■ MATERIAL PROVIDED:
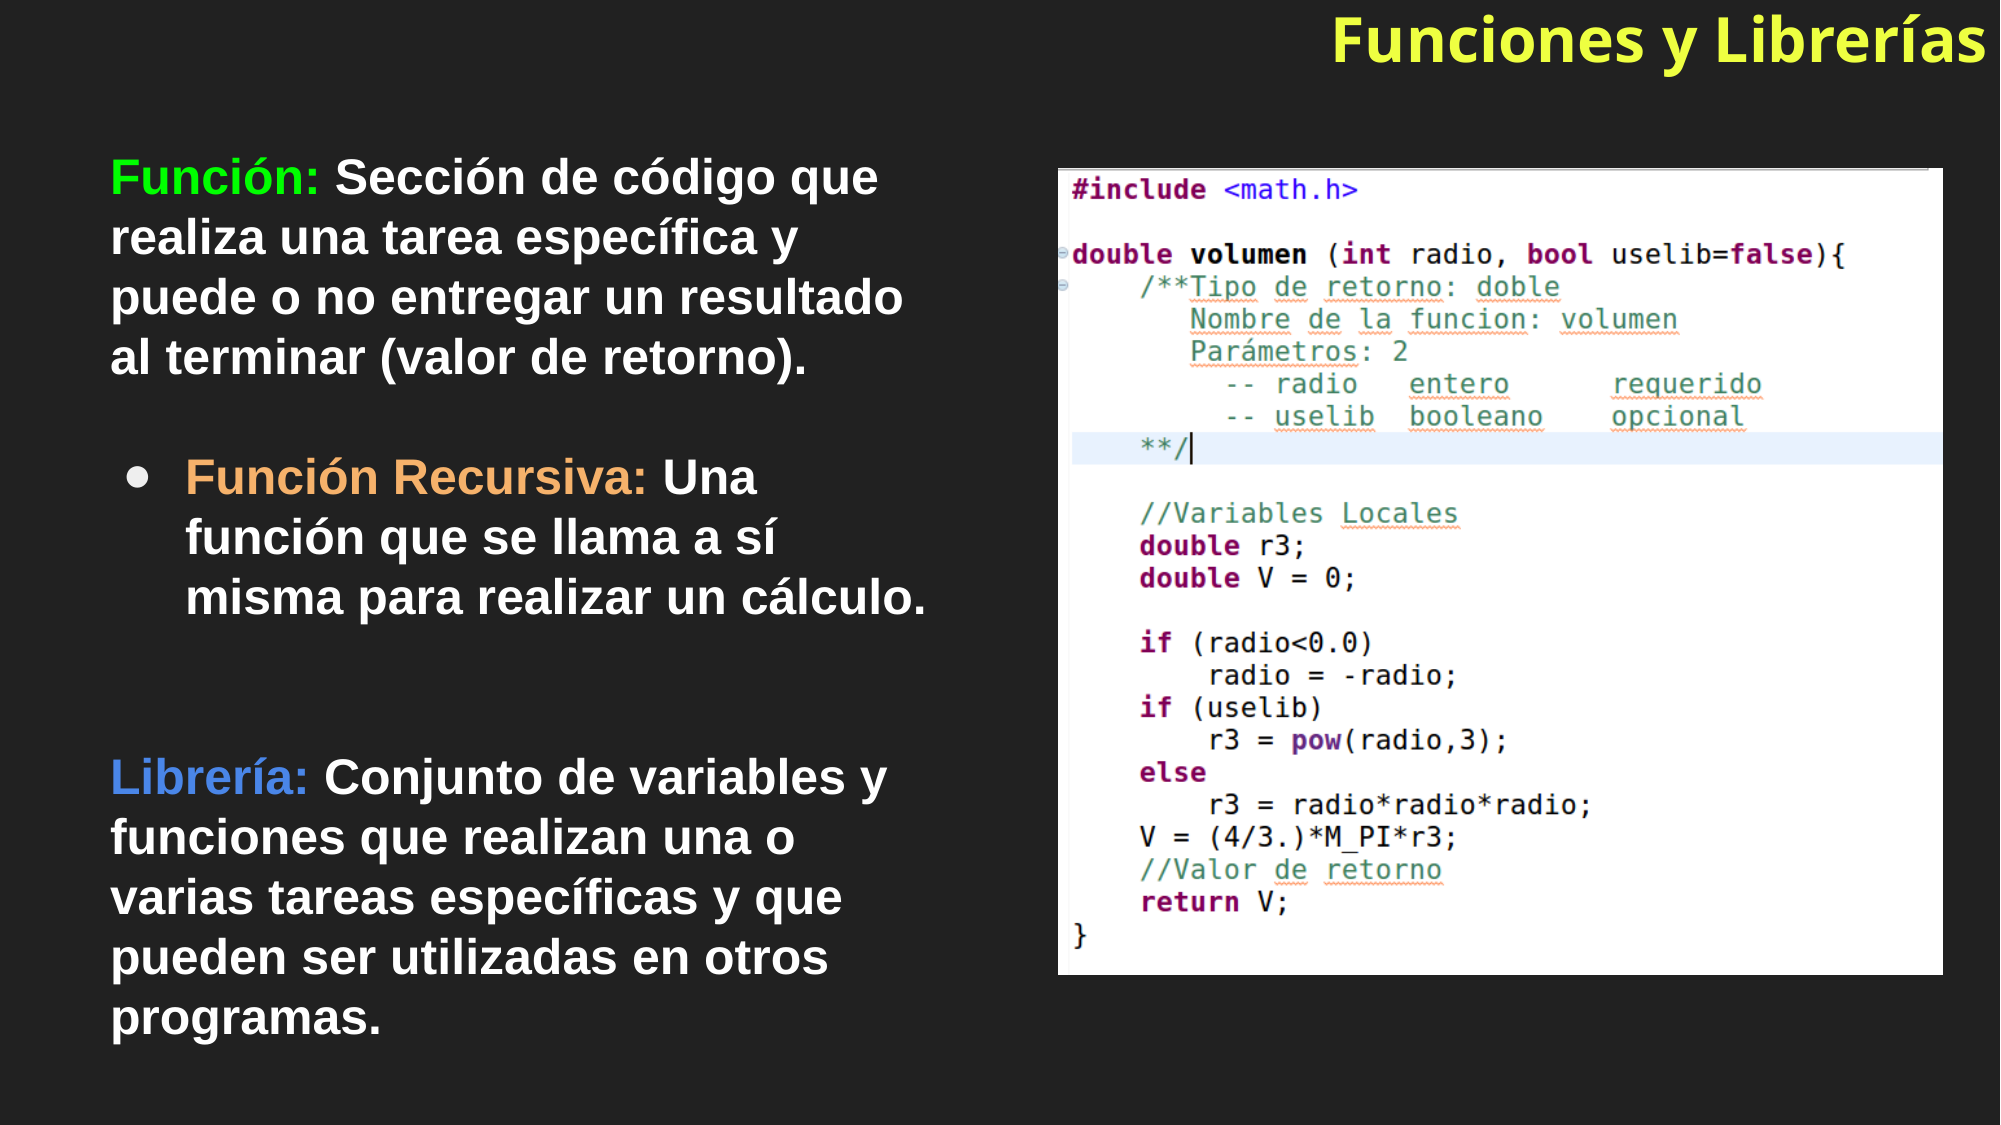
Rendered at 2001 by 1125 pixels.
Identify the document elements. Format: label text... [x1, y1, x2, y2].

picture [1058, 168, 1943, 975]
text_box Función: Sección de código que realiza una tarea específica y puede o no entregar un resultado al terminar (valor de retorno). Función Recursiva: Una función que se llama a sí misma para realizar un cálculo. Librería: Conjunto de variables y funciones que realizan una o varias tareas específicas y que pueden ser utilizadas en otros programas. [94, 129, 952, 242]
title Funciones y Librerías [1260, 19, 1989, 132]
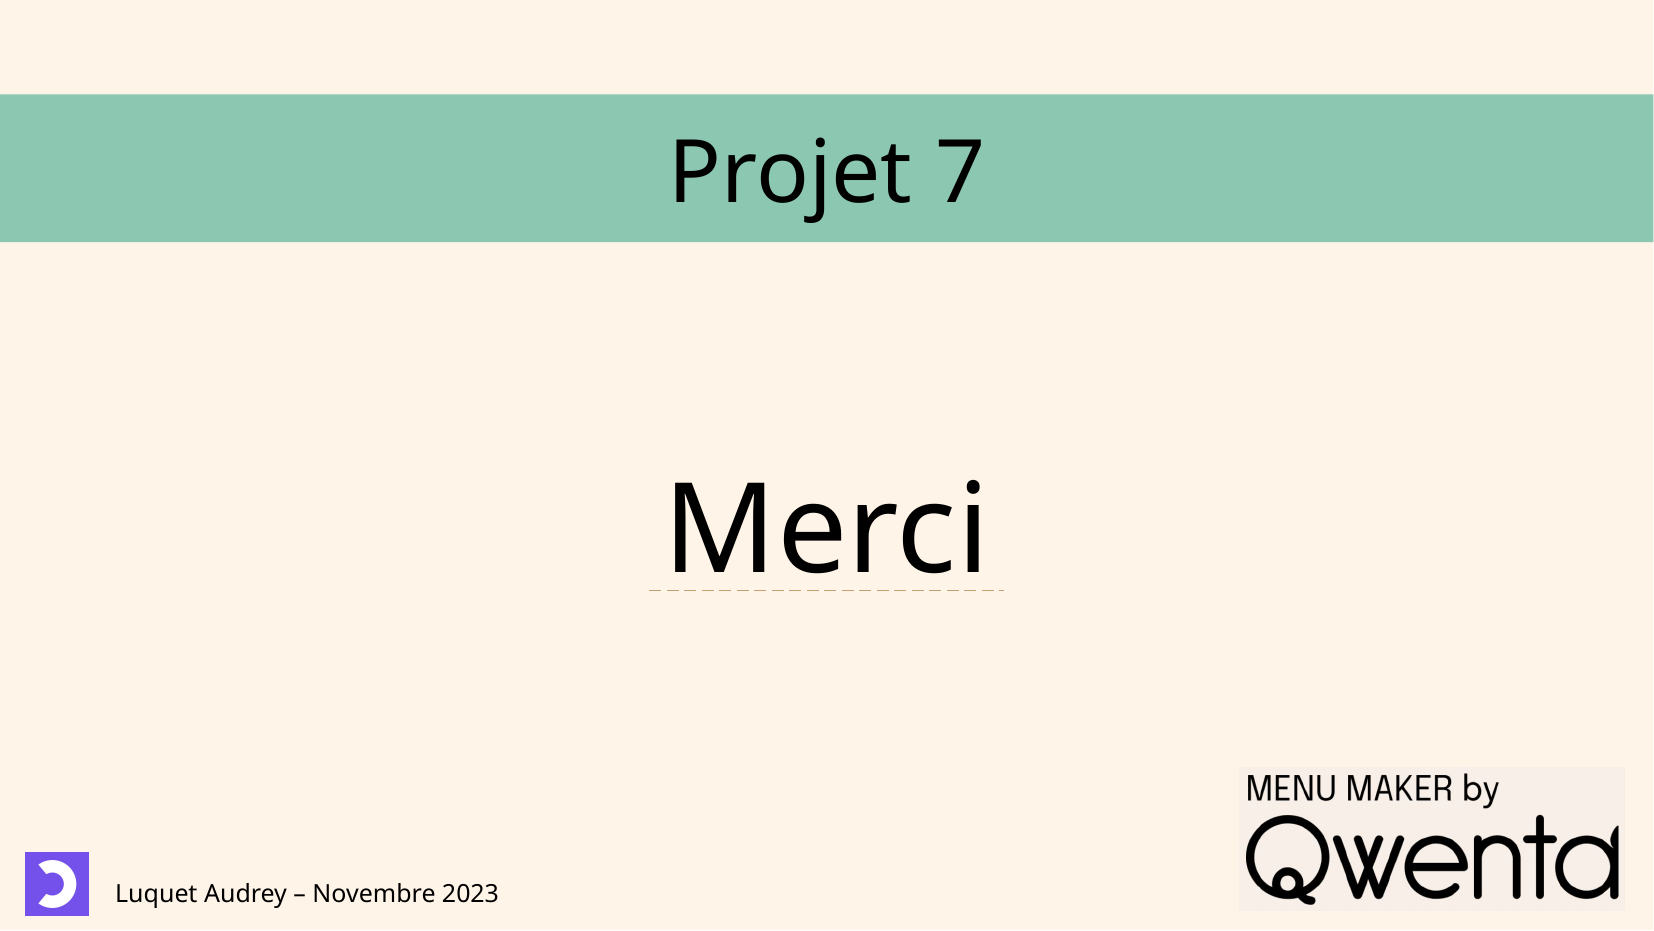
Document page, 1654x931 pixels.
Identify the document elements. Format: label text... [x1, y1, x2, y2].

picture [25, 852, 89, 916]
text_box Merci [472, 431, 1182, 609]
picture [1239, 767, 1625, 911]
title Projet 7 [0, 94, 1654, 243]
text_box Luquet Audrey – Novembre 2023 [100, 868, 544, 913]
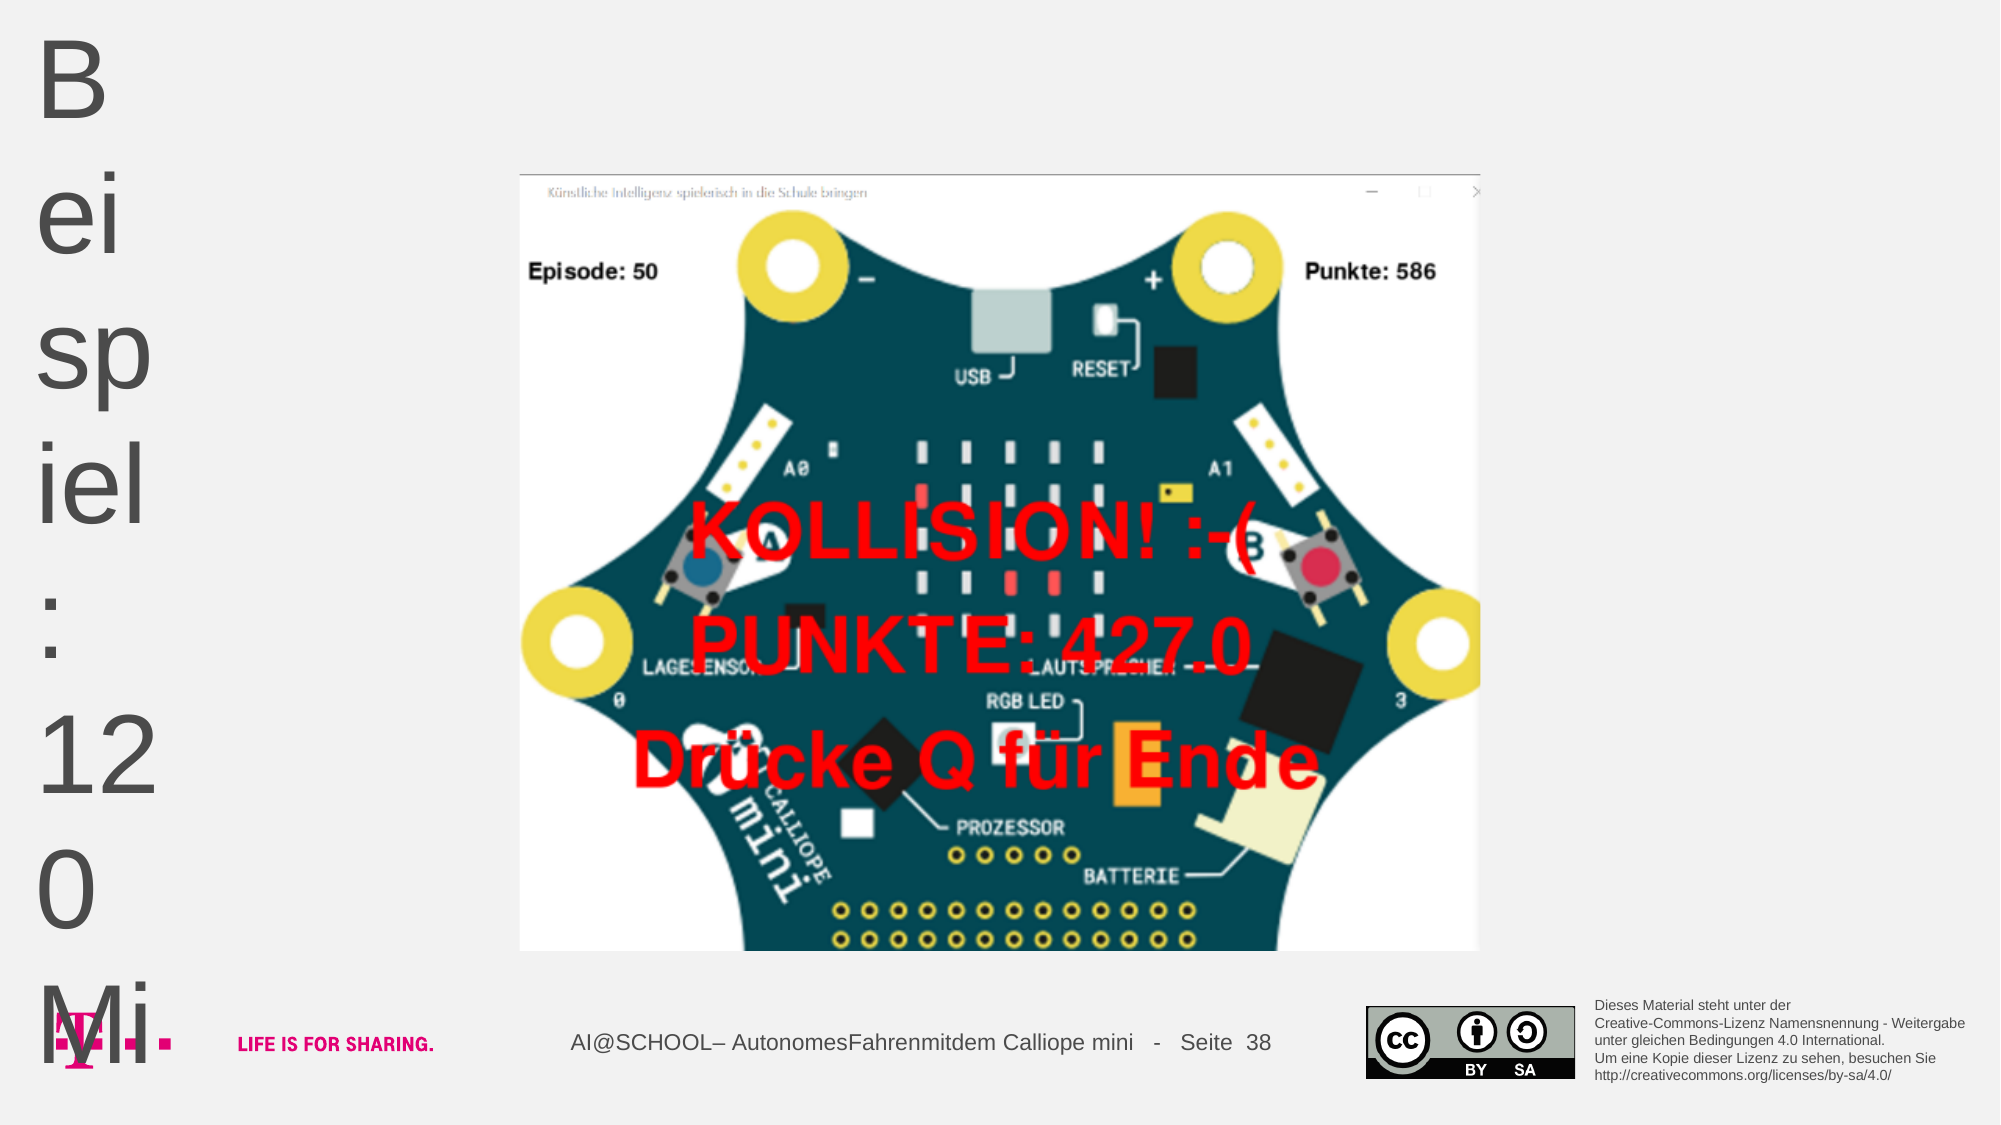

■ WHAT IS REQUIRED:
Lay out the data above as a JSON list of strings with one string per line, leaving out blank lines and the pictures.

■ FINISHED EXERCISE:
[
  "Rendered at 2001 by 1125 pixels.",
  "Identify the document elements. Format: label text... [x1, y1, x2, y2].",
  "picture [1058, 168, 1943, 975]",
  "text_box Función: Sección de código que realiza una tarea específica y puede o no entregar un resultado al terminar (valor de retorno). Función Recursiva: Una función que se llama a sí misma para realizar un cálculo. Librería: Conjunto de variables y funciones que realizan una o varias tareas específicas y que pueden ser utilizadas en otros programas. [94, 129, 952, 242]",
  "title Funciones y Librerías [1260, 19, 1989, 132]",
  "Document page, 1654x931 pixels.",
  "Identify the document elements. Format: label text... [x1, y1, x2, y2].",
  "picture [25, 852, 89, 916]",
  "text_box Merci [472, 431, 1182, 609]",
  "picture [1239, 767, 1625, 911]",
  "title Projet 7 [0, 94, 1654, 243]",
  "text_box Luquet Audrey – Novembre 2023 [100, 868, 544, 913]"
]